Saved entries:
○ ○ ○ ○ ○ ○ ○

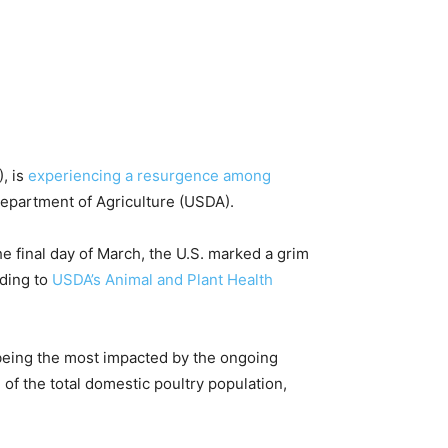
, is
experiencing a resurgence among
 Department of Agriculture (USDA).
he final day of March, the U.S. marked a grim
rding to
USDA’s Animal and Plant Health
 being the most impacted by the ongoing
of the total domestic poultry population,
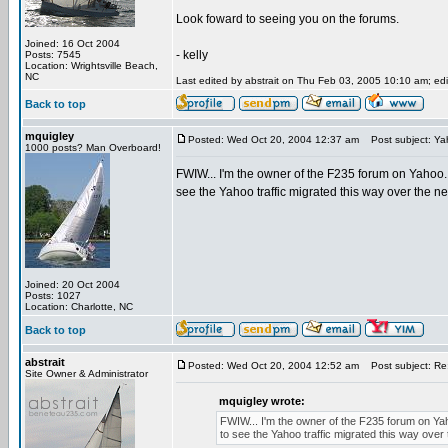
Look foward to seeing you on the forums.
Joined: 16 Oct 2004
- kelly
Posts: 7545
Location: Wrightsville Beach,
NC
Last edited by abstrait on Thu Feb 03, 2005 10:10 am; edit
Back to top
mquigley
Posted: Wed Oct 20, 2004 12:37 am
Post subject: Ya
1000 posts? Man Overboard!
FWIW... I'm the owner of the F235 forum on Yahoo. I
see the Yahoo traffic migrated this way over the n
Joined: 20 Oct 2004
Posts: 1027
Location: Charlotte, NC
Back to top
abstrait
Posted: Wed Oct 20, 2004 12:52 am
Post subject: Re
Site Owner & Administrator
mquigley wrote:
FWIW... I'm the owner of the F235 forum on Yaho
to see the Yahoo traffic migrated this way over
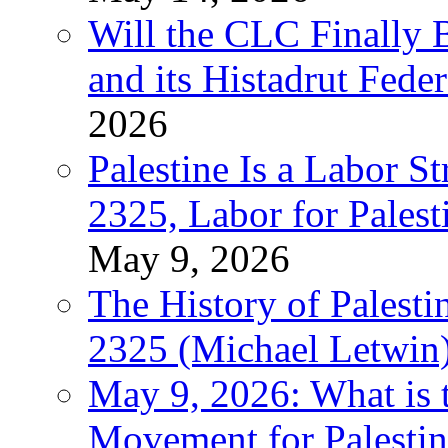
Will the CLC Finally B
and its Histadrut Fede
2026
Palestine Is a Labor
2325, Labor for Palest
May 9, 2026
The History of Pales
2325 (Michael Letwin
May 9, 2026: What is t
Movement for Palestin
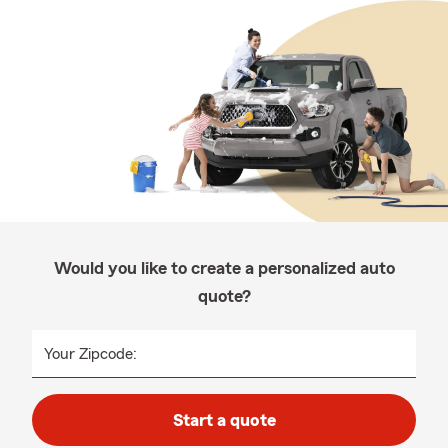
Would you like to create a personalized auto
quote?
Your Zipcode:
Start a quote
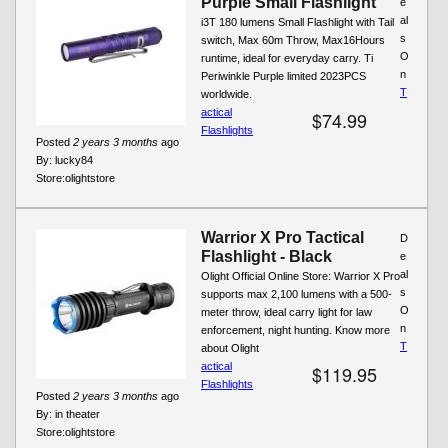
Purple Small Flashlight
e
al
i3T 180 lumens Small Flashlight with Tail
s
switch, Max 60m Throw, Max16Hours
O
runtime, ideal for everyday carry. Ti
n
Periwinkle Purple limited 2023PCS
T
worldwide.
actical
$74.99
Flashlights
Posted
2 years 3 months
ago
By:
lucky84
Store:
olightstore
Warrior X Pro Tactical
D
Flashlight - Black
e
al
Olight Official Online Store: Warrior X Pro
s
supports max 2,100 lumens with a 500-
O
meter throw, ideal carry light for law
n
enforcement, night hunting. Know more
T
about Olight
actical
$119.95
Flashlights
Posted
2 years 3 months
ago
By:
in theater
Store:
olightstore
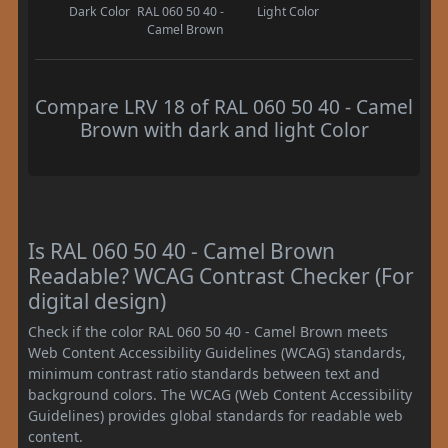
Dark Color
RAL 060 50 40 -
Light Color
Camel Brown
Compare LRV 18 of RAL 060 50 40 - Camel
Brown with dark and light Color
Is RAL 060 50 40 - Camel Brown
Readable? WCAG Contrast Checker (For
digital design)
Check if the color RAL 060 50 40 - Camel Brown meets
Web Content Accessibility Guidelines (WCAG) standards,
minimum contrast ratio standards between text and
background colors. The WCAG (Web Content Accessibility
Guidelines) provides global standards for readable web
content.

○ ○ ○ ○ ○ ○ ○

An exact copy is needed of every line from the one holding "The History of Pales" to the end of the entries above, both ends kept and each picture dropped.

The History of Pales
2325 (Michael Letwin
May 9, 2026: What is t
Movement for Palestin
Would you like to create a personalized auto
quote?
Your Zipcode:
Start a quote
Purple Small Flashlight
e
al
i3T 180 lumens Small Flashlight with Tail
s
switch, Max 60m Throw, Max16Hours
O
runtime, ideal for everyday carry. Ti
n
Periwinkle Purple limited 2023PCS
T
worldwide.
actical
$74.99
Flashlights
Posted
2 years 3 months
ago
By:
lucky84
Store:
olightstore
Warrior X Pro Tactical
D
Flashlight - Black
e
al
Olight Official Online Store: Warrior X Pro
s
supports max 2,100 lumens with a 500-
O
meter throw, ideal carry light for law
n
enforcement, night hunting. Know more
T
about Olight
actical
$119.95
Flashlights
Posted
2 years 3 months
ago
By:
in theater
Store:
olightstore
Dark Color
RAL 060 50 40 -
Light Color
Camel Brown
Compare LRV 18 of RAL 060 50 40 - Camel
Brown with dark and light Color
Is RAL 060 50 40 - Camel Brown
Readable? WCAG Contrast Checker (For
digital design)
Check if the color RAL 060 50 40 - Camel Brown meets
Web Content Accessibility Guidelines (WCAG) standards,
minimum contrast ratio standards between text and
background colors. The WCAG (Web Content Accessibility
Guidelines) provides global standards for readable web
content.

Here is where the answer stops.